The y-axis is a log plot of the percentage error, so where you see 1 that means it is 100% in error (eg. correct value of 2, predicted value of 4). The fraction censored ranges from 0 to 0.9, except for the 10 sample case as a minimum of 2 samples are needed to fit the distribution making 0.8 the maximum possible fraction censored. From the above plots we can see a few things:

  • The percentage error in beta is much higher than the percentage error in alpha for smaller sample sizes, but about the same for large sample sizes.
  • Both MLE and LS perform very similarly in terms of their percentage error.
  • Least squares is generally better than MLE for small sample sizes, while MLE is generally better than Least squares for large sample sizes.

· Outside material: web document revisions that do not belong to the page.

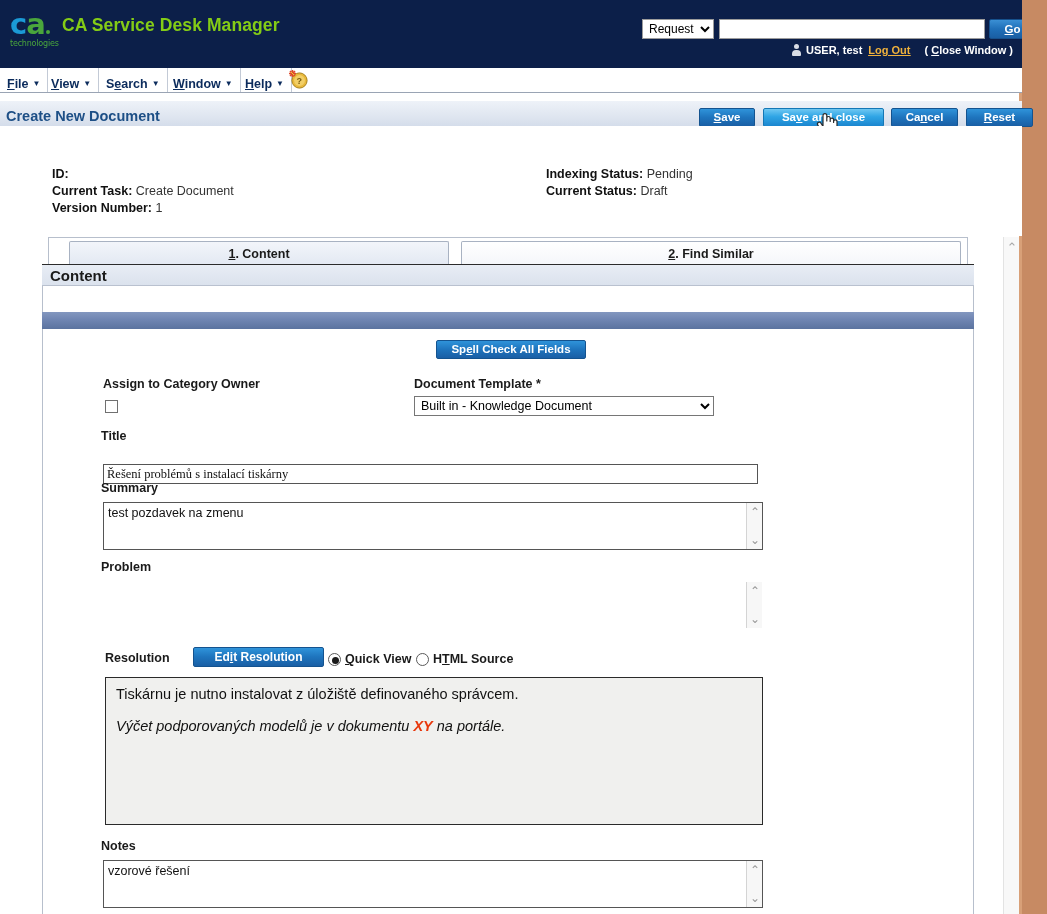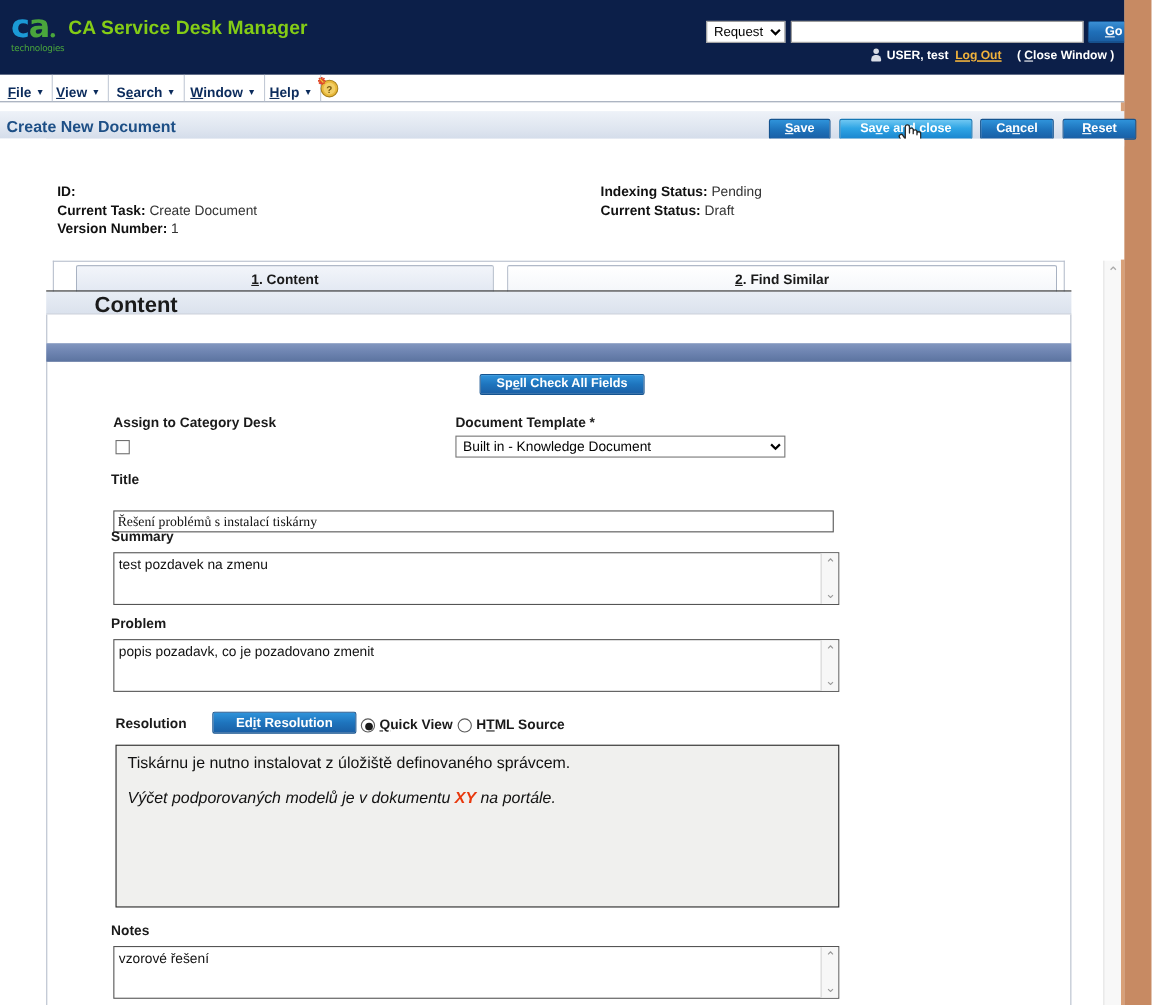--- a/index.html
+++ b/index.html
@@ -278,10 +278,9 @@
   }
   .contentbar-lbl {
     position: absolute; left: 8px; top: 2px;
-    font-size: 20px;
+    font-size: 15px;
     font-weight: bold;
     color: #1a1a1a;
-    margin-left: 36px;
   }
   .whitegap {
     position: absolute; left: 42px; top: 286px;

  • MLE tends to have more error in the beta parameter than Least squares, and less error in the alpha parameter than least squares. A correction method exists for this, though it is not currently implemented in reliability.

The trends we see in the above plot may differ if we chose another distribution, different ranges for the parameters, or different numbers of samples.